[994] There must be no interval, that is, between the parts, or they will not cohere.
[995] Bolingbroke, Fragment 43: "It might be determined in the divine ideas that there should be a gradation of life and intellect throughout the universe. In this case it was necessary that there should be some creatures at our pitch of rationality."—Wakefield.
The theory of a chain of beings was adopted by Bolingbroke and Pope from Archbishop King's Essay on the Origin of Evil. Arguing from the analogy of our own world, King contended that a universe fully peopled with superior natures would leave room for an inferior grade, and these for lower grades still, in a continuously descending scale. There must either be inferior creatures, or else voids in creation, and we may presume that the maximum of existence is most conducive to the ends of benevolence and wisdom.
[996] MS.:
Is but if God has placed his creature wrong.
[997] Bolingbroke, Fragment 50: "The seeming imperfection of the parts is necessary to the real perfection of the whole."—Wakefield.

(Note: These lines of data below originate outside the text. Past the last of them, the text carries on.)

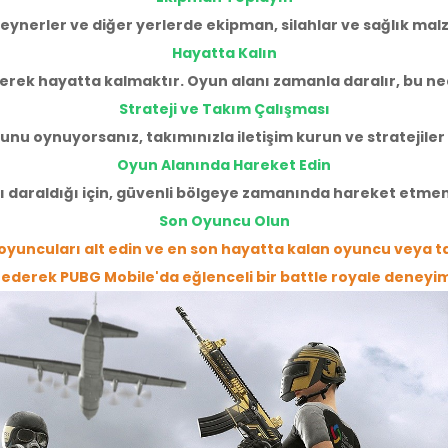
PUBG Mobile 3850 UC adlı ürünü satın 
eynerler ve diğer yerlerde ekipman, silahlar ve sağlık mal
3850uc e pin aldım teşekkürler
Hayatta Kalın
erek hayatta kalmaktır. Oyun alanı zamanla daralır, bu ne
Strateji ve Takım Çalışması
‹
1
2
3
nu oynuyorsanız, takımınızla iletişim kurun ve stratejiler g
Oyun Alanında Hareket Edin
ı daraldığı için, güvenli bölgeye zamanında hareket etmeni
Son Oyuncu Olun
 oyuncuları alt edin ve en son hayatta kalan oyuncu veya 
 ederek PUBG Mobile'da eğlenceli bir battle royale deneyimi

The sentence quoted by Wakefield was copied by Bolingbroke from Leibnitz. Lord Shaftesbury adopted the same hypothesis in his Inquiry concerning Virtue. If, he says, our earth is a part only of some other system, and if what is ill in our system makes for the good of the general system, then there is nothing ill with respect to the whole. Rousseau, who heartily embraced the doctrine, remarks that "we cannot give direct proofs for or against, because these proofs depend on a complete knowledge of the constitution of the universe, and of the ends of its author."
[998] Bolingbroke, Fragments 43 and 63: "We labour hard, we complicate various means to bring about some one paltry purpose.—In the works of men the most complicated schemes produce very hardly and very uncertainly one single effect: in the works of God one single scheme produces a multitude of different effects, and answers an immense variety of purposes."—Wakefield.
How clearly and closely is this sentiment expressed by Pope, and yet how difficult to render into verse with precision and effect.—Bowles.
In the first line the phrase "one single," for "one single movement," is especially inelegant. Bowles might have selected many couplets from the Essay on Man more deserving of the commendation. The thought which Pope owed to Bolingbroke, Bolingbroke owed to Leibnitz, who says in his Théodicée, "Everything in nature is connected, and if a skilful artizan, engineer, architect, statesman, often makes the same contrivance serve for several purposes, we may affirm that God, whose wisdom and power are perfect, does so always." Hence Pope contends that what is defective in man considered separately, may be advantageous in relation to the hidden ends he is intended to serve.